### PASSAGE TO READ
-=-=-=-=-
Each quarter, HSH.com publishes a report that looks at the annual income required to quality for a residential mortgage in the 50 largest metropolitan areas in the United States. To do this, they look at the median home price for each city and then apply a 28% debt-to-income ratio (principal and interest payments divided by before tax salary). They also assume a 20% down payment and a 30-year fixed-rate mortgage. In their latest report, that comes with an interest rate of 3.15%.
Below is a chart showing what they consider to be the 10 most affordable and the 10 least affordable metros (chart via the New York Times). I don't think the cities on this list will necessarily surprise many of you (though I didn't think Pittsburgh was this affordable), but it is interesting to see it all quantified. It's also worth thinking about what might happen to these figures as that 3.15% number comes down. Shockingly, the price of highly-levered assets tends to be correlated with financing costs.


Below is an interesting chart from the WSJ showing total home equity cashed out in the United States by quarter. What is clear is that the US is nowhere near its pre-2008 peak in terms of total dollars. However, if you look at the percentage of homeowners who refinanced their home in 2018 and took out cash at a higher interest rate, it was nearly 60% of all refis. This is up in the pre-2008 territory and it's about 3x more than the average from 2009 to 2017.
-=-=-=-=-
In the post on mortgage affordability, what debt-to-income ratio does HSH.com apply to median home prices? The material after this text is separate from it.
-=-=-=-=-
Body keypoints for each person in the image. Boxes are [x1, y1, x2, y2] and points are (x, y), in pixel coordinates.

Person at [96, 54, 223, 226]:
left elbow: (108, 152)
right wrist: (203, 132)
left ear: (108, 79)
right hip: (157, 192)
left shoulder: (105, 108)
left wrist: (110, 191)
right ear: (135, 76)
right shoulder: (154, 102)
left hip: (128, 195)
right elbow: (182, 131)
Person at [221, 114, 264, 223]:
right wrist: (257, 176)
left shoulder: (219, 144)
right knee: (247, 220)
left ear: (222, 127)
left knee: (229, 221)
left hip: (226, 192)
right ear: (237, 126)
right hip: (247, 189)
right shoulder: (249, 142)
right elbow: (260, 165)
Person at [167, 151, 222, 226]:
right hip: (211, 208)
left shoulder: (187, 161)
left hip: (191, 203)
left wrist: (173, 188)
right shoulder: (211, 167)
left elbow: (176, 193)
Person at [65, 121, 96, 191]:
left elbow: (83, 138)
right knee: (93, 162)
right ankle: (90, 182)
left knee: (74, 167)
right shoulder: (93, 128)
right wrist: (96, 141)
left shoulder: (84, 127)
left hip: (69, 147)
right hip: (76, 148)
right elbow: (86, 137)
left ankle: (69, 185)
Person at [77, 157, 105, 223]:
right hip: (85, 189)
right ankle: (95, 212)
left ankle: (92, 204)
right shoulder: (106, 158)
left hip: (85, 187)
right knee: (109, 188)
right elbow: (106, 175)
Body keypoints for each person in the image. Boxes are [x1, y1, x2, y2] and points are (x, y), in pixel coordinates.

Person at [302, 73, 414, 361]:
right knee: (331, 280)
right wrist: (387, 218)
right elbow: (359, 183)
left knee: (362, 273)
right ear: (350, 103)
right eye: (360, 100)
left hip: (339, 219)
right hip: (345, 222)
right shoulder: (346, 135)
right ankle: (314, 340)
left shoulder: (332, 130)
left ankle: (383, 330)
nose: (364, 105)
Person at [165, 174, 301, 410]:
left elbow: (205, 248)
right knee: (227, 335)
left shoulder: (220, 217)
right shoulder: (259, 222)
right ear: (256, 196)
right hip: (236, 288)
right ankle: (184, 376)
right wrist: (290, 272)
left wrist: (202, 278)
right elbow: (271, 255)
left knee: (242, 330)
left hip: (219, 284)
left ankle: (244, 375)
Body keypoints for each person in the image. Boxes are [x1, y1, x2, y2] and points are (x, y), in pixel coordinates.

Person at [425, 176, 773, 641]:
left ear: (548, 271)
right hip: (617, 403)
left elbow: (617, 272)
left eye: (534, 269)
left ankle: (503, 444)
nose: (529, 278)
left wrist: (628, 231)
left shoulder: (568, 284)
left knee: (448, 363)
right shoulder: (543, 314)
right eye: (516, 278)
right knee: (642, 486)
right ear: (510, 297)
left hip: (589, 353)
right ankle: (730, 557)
-=-=-=-=-
### YOUR SOLUTION
28%